Encontro com Bento 16
No início de 2011, meses antes da visita a Trancoso, o rabino Shlomo Riskin se
reuniu com o Papa Bento 16, no Vaticano, para falar sobre o trabalho
desenvolvido pelo Centro para o Entendimento e Cooperação Judaico-Cristão (CJCUC),
entidade a qual preside e que promove o diálogo teológico e de fé com os
cristãos que vivem em Israel. Membro do Grão-Rabinato de Israel, o rabino
Riskin disse ao Papa que tem procurado aliviar a pobreza nessa comunidade
religiosa. Também está empenhado em permanecer solidário com os irmãos e irmãs
cristãos em Israel e advogar por eles. “Pela primeira vez na história dos
judeus, nós, como maioria, devemos tratar das minorias religiosas, e é
obrigação do judaísmo aderir ao preceito bíblico que diz: Amarás o estrangeiro
que vive em tua terra.” De acordo com o rabino Riskin, o Papa se mostrou
satisfeito e respondeu: “Temos de trabalhar juntos”.
Uma das ações propostas pelo CJCUC foi a de criar programas para instruir os
rabinos de Israel e da diáspora no diálogo entre judeus e cristãos visando
melhorar a compreensão e cooperação em questões religiosas e morais. “Eu tive
a oportunidade de contar isso brevemente a Sua Santidade”, disse Riskin.
“Falamos das atuais oportunidades de diálogo para que os cristãos que viajam a
Israel possam conhecer mais as raízes judaicas de sua fé.”

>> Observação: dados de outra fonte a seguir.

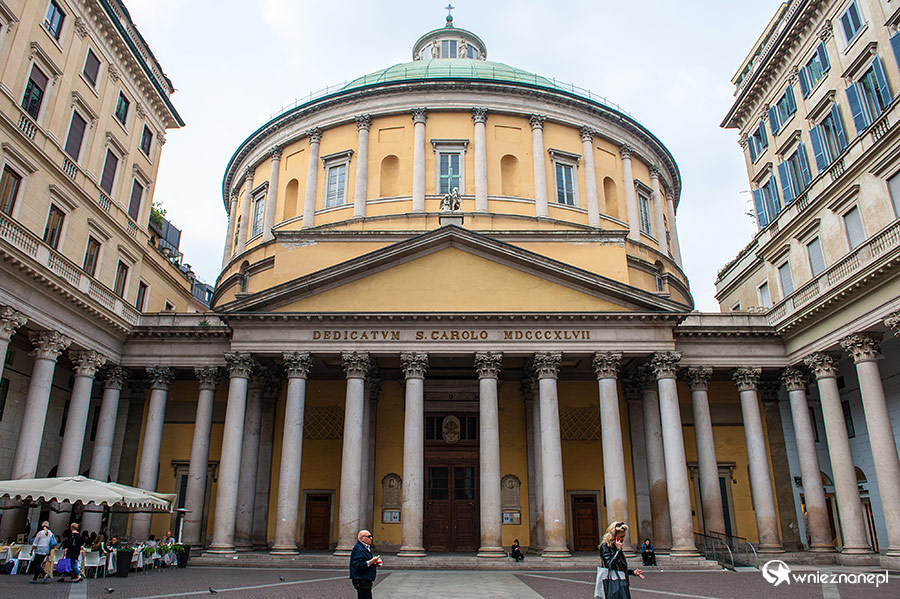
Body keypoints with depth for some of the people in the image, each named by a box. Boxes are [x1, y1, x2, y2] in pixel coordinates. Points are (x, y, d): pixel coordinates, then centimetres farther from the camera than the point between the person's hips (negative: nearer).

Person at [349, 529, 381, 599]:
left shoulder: (365, 548, 18)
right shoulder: (359, 549, -17)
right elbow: (358, 565, -25)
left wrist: (374, 564, 11)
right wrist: (371, 562, -22)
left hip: (366, 580, 10)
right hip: (361, 581, -10)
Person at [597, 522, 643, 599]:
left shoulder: (616, 547, 15)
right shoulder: (605, 546, -11)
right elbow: (609, 565, -22)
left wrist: (633, 572, 15)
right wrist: (618, 550, -18)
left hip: (622, 584, 8)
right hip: (613, 584, -8)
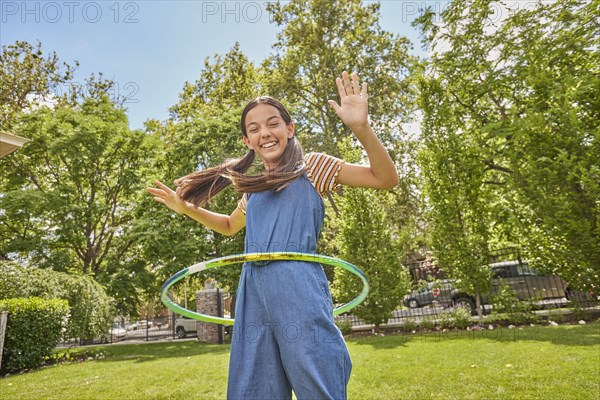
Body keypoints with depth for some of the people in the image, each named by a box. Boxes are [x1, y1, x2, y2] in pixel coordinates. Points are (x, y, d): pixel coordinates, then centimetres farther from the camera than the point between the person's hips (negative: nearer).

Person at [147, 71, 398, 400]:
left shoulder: (311, 166, 5)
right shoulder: (253, 188, 20)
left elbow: (386, 178, -2)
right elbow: (230, 226, 38)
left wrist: (360, 126, -18)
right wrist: (186, 207, 25)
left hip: (299, 287, -5)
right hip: (253, 291, 6)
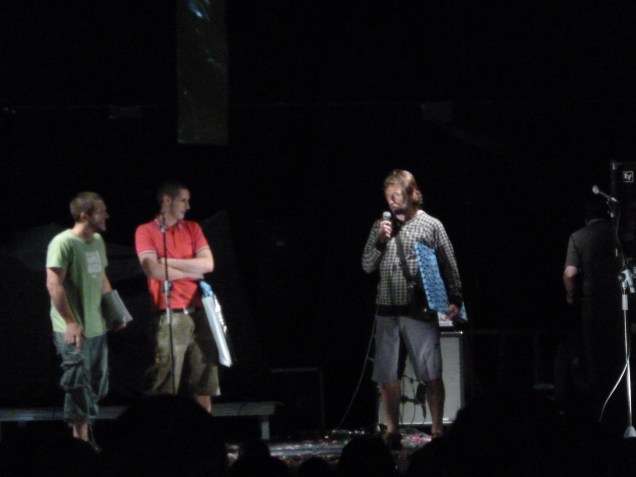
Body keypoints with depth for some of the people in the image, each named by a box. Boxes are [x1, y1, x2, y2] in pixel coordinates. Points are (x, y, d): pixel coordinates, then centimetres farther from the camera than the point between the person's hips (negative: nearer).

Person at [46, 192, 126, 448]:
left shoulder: (98, 241, 11)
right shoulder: (63, 243, -15)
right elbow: (54, 285, -19)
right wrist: (70, 321, -24)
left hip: (97, 328, 8)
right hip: (74, 331, -8)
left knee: (96, 387, 14)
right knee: (79, 387, -4)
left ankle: (84, 431, 27)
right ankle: (81, 441, 2)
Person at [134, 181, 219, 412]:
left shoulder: (192, 228, 13)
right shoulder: (146, 231, 0)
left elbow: (207, 264, 1)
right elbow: (154, 270, -13)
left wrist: (169, 262, -5)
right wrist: (190, 271, -2)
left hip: (199, 313, 5)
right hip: (170, 317, -5)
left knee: (204, 383, 8)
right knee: (165, 387, -6)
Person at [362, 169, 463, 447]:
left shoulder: (431, 226, 2)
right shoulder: (381, 226, 12)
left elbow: (450, 268, 2)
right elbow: (367, 266, 10)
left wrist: (454, 300, -8)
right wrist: (380, 241, -5)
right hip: (387, 309, 4)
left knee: (431, 374, -6)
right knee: (385, 375, 5)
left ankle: (437, 429, 1)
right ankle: (392, 432, 15)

Entusiasmado com o que viu em Trancoso, o rabino Riskin considera que o museu
judaico vai se constituir em uma referência não só para Portugal, mas também e
sobretudo para o mundo, valorizando a tradição e o passado da presença judaica
em termos culturais, sociais, históricos e patrimoniais. “Funcionará como um
centro de aglutinação para judeus e cripto-judeus que retornaram ou pretendem
retornar à identidade judaica, sempre numa atitude de cultura, conhecimento,
estudo e fé”, reafirmou Riskin que desde 1983 dirige a comunidade de Efrat,
cidade que fica entre Belém e Hebron.
(03 de fevereiro/2012)
CooJornal nº 772
Sheila Sacks é
jornalista e trabalha em Assessoria de Imprensa na cidade do Rio de Janeiro.